DEVANT UN DESSIN

de Benjamin L. Aman, nous sommes devant une impossible mesure du temps de la nuit, de la sorgue – qui désignait la nuit dans l’argot des paysans au Moyen-Âge – voire des ténèbres. Nous sommes au bord de la falaise dans la nuit tombante, à moins que ce ne soit au moment des premières lueurs du jour. Enveloppés dans le voile du crépuscule ou dans celui des fantômes de l’aube. Nous sommes devant l’extension infinie d’un horizon qui vacille à peine, dans une vibration constante et indéterminée entre l’apparition et la disparition. Entre l’avènement du jour et son tarissement. La possibilité ténue de l’espace d’un paysage se maintient dans le dépeuplement du temps.

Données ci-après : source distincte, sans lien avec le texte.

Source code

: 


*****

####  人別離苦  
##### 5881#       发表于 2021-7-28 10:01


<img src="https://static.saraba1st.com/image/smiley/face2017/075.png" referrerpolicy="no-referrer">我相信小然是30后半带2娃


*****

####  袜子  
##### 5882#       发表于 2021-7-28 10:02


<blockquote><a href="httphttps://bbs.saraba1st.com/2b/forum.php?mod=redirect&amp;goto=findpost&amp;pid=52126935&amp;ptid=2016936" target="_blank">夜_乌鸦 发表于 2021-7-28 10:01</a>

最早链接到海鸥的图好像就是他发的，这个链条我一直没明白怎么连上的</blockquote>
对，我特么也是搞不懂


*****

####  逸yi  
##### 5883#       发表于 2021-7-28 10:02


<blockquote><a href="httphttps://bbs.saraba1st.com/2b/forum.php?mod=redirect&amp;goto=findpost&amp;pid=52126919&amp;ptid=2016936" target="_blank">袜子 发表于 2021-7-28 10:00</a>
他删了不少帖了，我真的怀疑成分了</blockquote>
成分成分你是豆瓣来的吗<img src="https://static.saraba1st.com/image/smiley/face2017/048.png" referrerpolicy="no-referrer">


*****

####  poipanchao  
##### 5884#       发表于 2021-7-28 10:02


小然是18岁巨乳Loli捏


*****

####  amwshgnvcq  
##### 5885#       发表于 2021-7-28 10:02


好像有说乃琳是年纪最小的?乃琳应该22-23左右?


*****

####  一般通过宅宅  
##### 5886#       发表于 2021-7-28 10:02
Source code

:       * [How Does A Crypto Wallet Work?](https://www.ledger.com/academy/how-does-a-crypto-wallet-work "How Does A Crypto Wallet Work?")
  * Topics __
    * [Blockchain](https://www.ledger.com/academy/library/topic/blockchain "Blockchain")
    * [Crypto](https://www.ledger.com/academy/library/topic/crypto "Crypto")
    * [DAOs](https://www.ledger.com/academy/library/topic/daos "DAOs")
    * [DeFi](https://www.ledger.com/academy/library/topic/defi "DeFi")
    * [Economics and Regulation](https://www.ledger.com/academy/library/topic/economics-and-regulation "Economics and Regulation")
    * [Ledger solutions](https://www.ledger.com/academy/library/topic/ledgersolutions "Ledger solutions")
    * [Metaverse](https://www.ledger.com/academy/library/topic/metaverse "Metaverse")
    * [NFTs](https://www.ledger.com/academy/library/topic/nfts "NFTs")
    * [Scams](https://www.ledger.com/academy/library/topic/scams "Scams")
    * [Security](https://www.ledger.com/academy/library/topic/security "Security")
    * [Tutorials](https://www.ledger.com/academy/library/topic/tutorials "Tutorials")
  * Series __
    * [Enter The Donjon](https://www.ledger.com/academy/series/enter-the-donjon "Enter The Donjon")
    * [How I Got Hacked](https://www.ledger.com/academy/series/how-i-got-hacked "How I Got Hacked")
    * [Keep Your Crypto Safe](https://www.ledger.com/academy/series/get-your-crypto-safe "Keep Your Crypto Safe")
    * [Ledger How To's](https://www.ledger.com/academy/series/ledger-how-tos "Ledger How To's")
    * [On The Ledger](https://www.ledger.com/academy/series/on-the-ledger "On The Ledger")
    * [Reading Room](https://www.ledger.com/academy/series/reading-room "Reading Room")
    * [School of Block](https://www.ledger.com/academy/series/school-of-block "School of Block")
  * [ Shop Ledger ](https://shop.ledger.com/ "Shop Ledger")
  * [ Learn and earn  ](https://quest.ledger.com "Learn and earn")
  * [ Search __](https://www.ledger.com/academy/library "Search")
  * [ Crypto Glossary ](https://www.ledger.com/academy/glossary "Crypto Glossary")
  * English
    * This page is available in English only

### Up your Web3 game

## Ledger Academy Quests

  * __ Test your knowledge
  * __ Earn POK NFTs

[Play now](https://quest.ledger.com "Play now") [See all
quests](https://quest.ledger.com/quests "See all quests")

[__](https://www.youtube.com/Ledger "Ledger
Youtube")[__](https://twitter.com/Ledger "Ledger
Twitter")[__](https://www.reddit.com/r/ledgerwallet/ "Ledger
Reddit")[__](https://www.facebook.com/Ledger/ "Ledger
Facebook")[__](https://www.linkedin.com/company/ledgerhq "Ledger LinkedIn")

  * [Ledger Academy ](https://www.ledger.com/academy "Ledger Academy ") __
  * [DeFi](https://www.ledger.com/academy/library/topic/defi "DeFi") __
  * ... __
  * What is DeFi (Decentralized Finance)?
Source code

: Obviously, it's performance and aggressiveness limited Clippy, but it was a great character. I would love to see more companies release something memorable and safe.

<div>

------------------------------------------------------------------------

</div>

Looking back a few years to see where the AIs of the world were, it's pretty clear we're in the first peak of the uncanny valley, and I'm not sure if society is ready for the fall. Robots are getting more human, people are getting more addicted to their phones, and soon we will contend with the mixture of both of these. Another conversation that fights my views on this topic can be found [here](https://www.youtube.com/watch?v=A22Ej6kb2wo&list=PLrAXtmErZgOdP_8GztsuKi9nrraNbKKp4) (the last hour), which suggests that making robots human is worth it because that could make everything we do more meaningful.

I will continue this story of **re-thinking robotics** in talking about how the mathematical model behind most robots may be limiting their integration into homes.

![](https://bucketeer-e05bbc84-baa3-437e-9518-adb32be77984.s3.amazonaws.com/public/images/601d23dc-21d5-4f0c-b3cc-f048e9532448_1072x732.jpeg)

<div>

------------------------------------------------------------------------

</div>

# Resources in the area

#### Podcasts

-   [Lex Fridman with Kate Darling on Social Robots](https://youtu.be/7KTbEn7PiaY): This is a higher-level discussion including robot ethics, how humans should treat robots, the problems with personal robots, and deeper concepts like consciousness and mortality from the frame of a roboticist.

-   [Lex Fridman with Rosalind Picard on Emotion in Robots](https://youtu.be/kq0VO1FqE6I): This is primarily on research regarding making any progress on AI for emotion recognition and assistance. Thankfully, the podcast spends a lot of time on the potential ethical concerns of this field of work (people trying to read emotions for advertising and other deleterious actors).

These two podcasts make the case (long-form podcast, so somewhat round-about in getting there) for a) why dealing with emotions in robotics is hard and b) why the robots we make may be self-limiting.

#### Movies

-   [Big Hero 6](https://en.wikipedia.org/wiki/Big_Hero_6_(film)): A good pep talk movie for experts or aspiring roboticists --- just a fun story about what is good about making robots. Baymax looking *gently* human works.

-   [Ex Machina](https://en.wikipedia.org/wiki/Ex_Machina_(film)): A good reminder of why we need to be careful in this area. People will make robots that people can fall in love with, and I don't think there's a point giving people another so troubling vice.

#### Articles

Une lumière du noir ou une matière noire. Dans une posture minimaliste et délicate que je rapprocherais volontiers d’un Robert Ryman, la lumière, sa présence, et même plutôt son immanence est une question centrale dans le travail de l’artiste, dans sa pratique du dessin et de ses installations. Cette matière noire et toutes les subtilités de ses nuances, parfois alliée à une autre couleur tout aussi vibratile, comme un bleu océanique profond, cette matière reste aérienne malgré sa tourbe, sa teinte de terre volcanique. Elle bruit incontestablement au contact de la lumière naturelle. Noir velouté, le pastel. Noir soyeux légèrement métallique, le graphite. La sensualité caverneuse de ces deux matériaux de prédilection de Benjamin L. Aman éveille une irrésistible métaphore de la très peu lumineuse constellation, la Chevelure de Bérénice.

Il n’y a pas d’image stabilisée dans une apparence. Il n’y a pas d’image chevillée au support du papier. Et pourtant, je ne suis pas devant le vide, mais dans une relation intime qui se tisse avec ces horizons. Une image peut émerger au bout de la Falaise ou au-delà, ne serait-ce que mes propres visions intérieures. Dans ces espaces ouverts, que nous pouvons tout autant éprouver à l’écoute du travail sonore que dans une installation de l’artiste, s’augurent toutes sortes d’errances songeuses, méditatives, sans doute parce qu’ils aspirent à une sensation pure, une limite tendue entre le spectre de la lumière et la chute du temps.